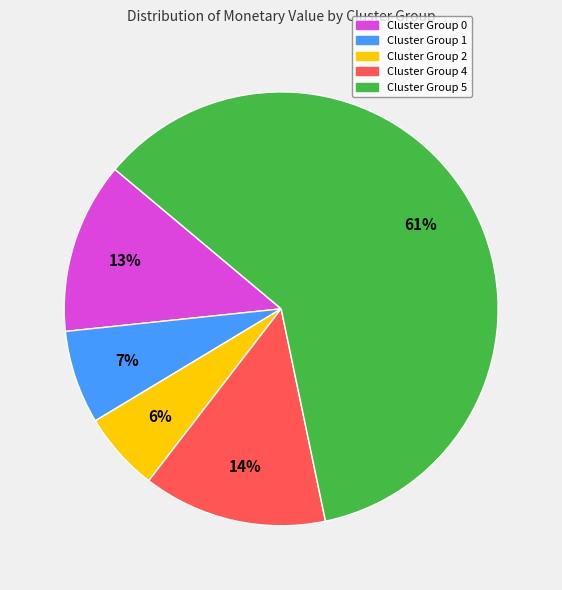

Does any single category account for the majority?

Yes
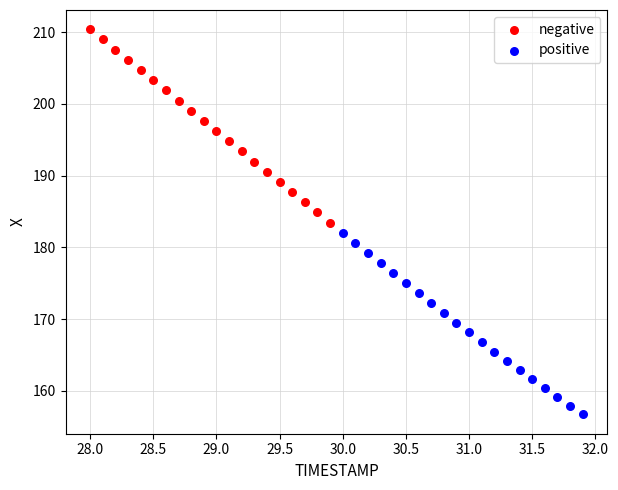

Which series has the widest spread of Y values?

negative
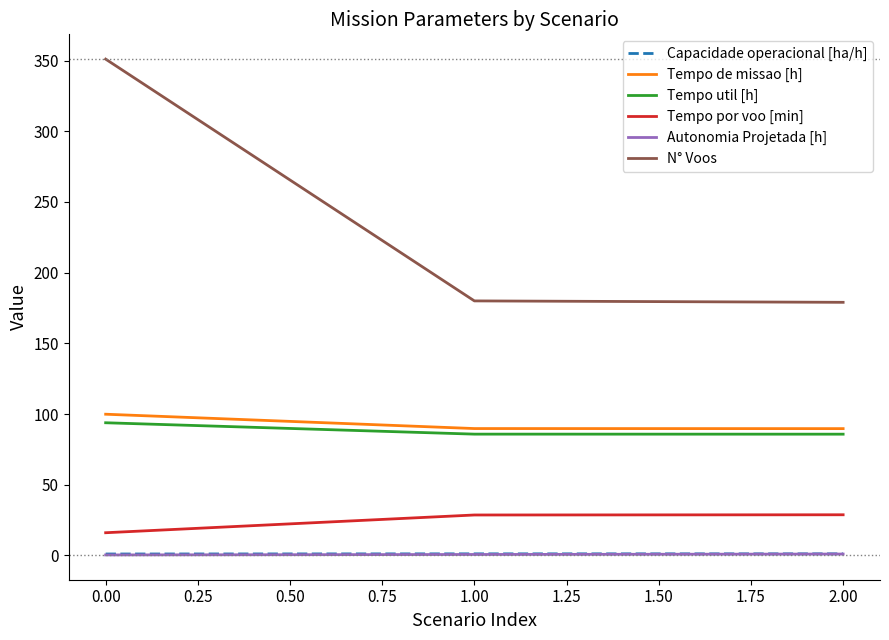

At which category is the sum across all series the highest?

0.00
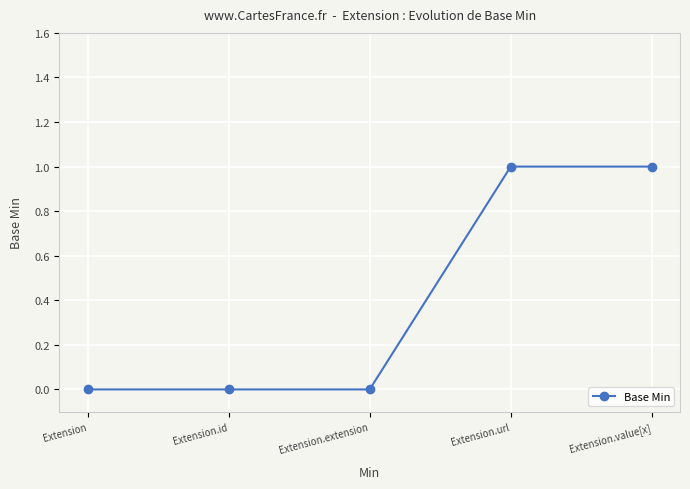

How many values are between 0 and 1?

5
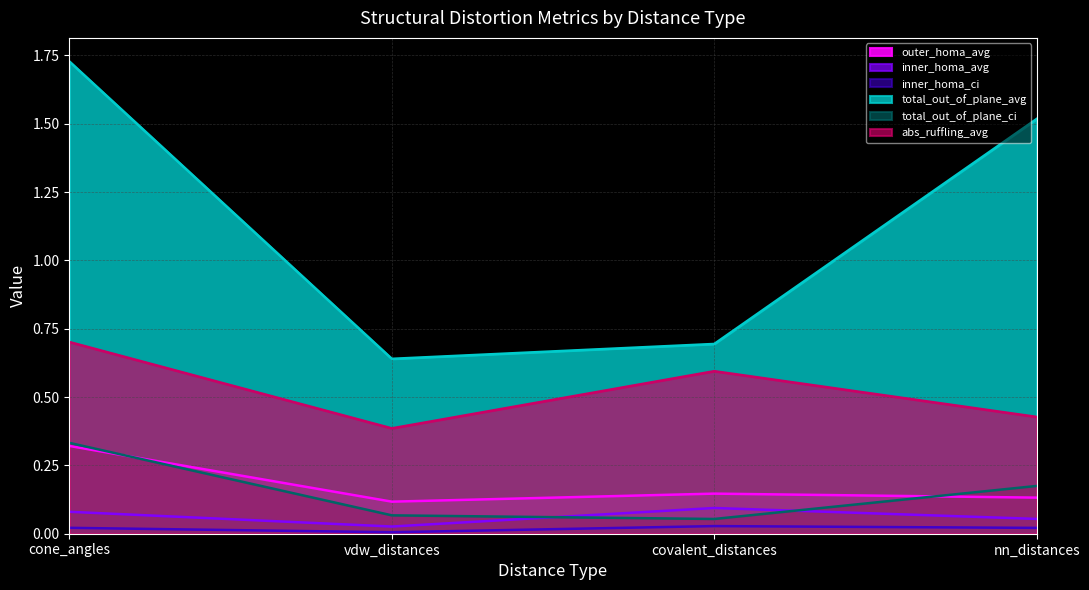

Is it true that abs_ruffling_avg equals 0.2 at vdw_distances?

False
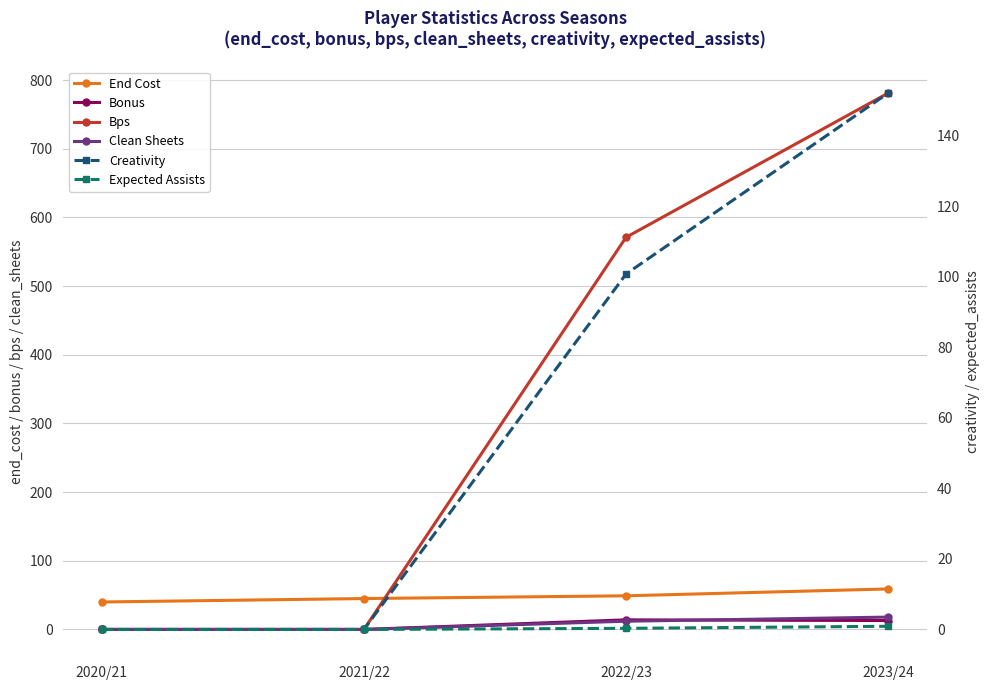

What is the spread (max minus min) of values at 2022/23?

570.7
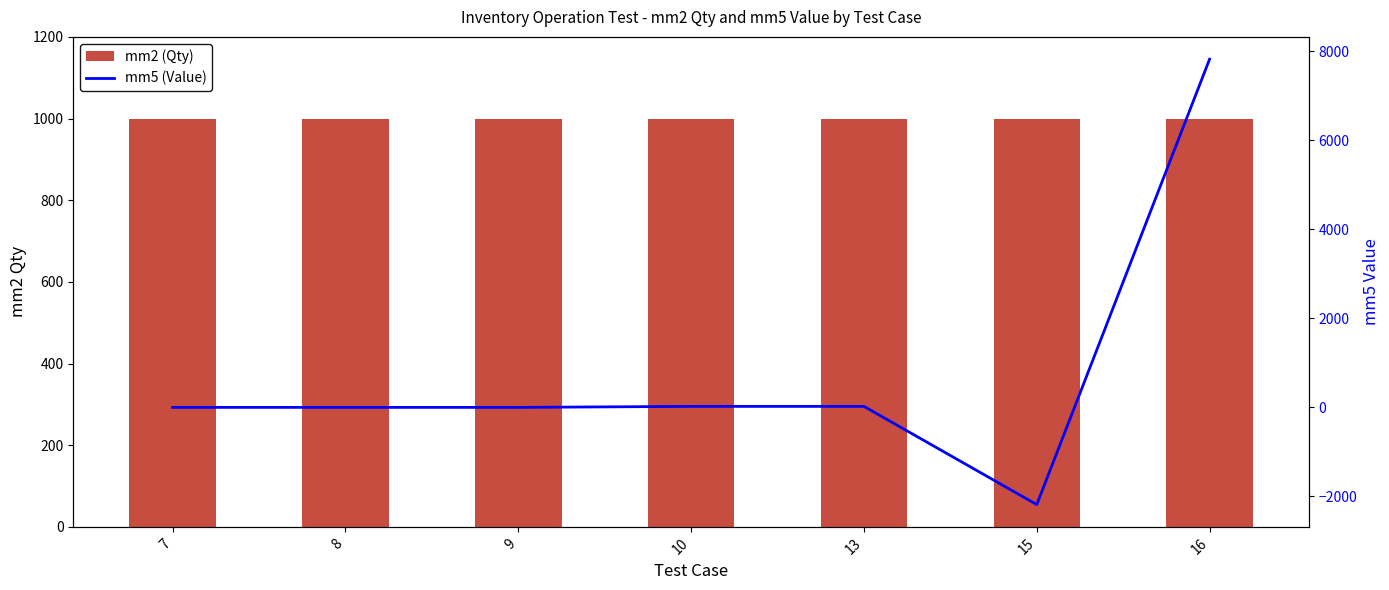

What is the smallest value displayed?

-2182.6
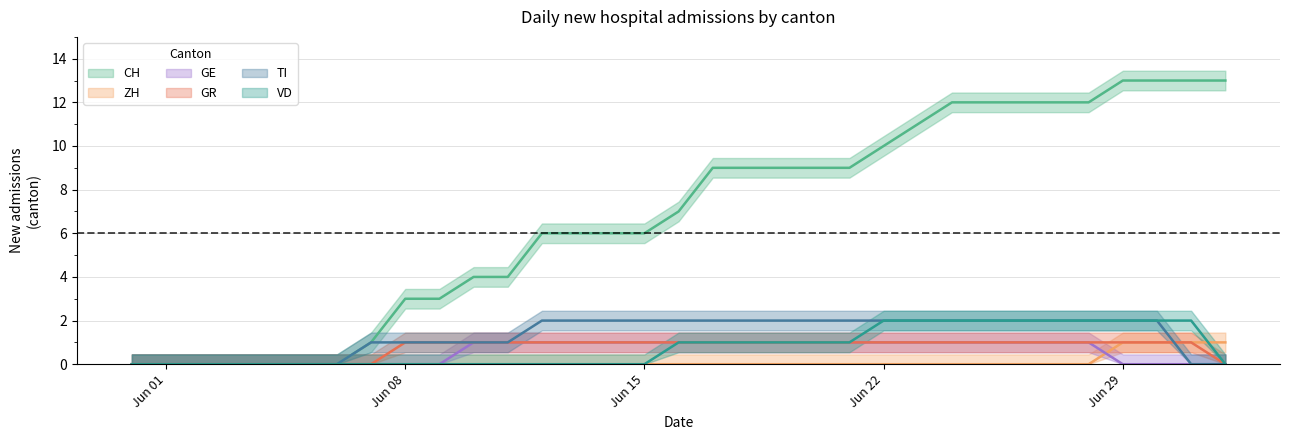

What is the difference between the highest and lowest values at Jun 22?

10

.....

The problem.
Lay out the text lines from all the rows above as a JSON list of strings, one string per line, with blank lines omitted. Leave the pictures out of the answer.

Task solution.
[
  "Does any single category account for the majority?",
  "Yes",
  "Which series has the widest spread of Y values?",
  "negative",
  "At which category is the sum across all series the highest?",
  "0.00",
  "How many values are between 0 and 1?",
  "5",
  "Is it true that abs_ruffling_avg equals 0.2 at vdw_distances?",
  "False",
  "What is the spread (max minus min) of values at 2022/23?",
  "570.7",
  "What is the smallest value displayed?",
  "-2182.6",
  "What is the difference between the highest and lowest values at Jun 22?",
  "10"
]